Render every line of the items below as a numbered list, leaving out blank lines.

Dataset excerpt

※ ※ ※

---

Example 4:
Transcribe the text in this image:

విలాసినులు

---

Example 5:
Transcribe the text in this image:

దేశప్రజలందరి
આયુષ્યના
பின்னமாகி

※ ※ ※

**FINAL ANSWER**:
1. ---
2. Example 4:
3. Transcribe the text in this image:
4. విలాసినులు
5. ---
6. Example 5:
7. Transcribe the text in this image:
8. దేశప్రజలందరి
9. આયુષ્યના
10. பின்னமாகி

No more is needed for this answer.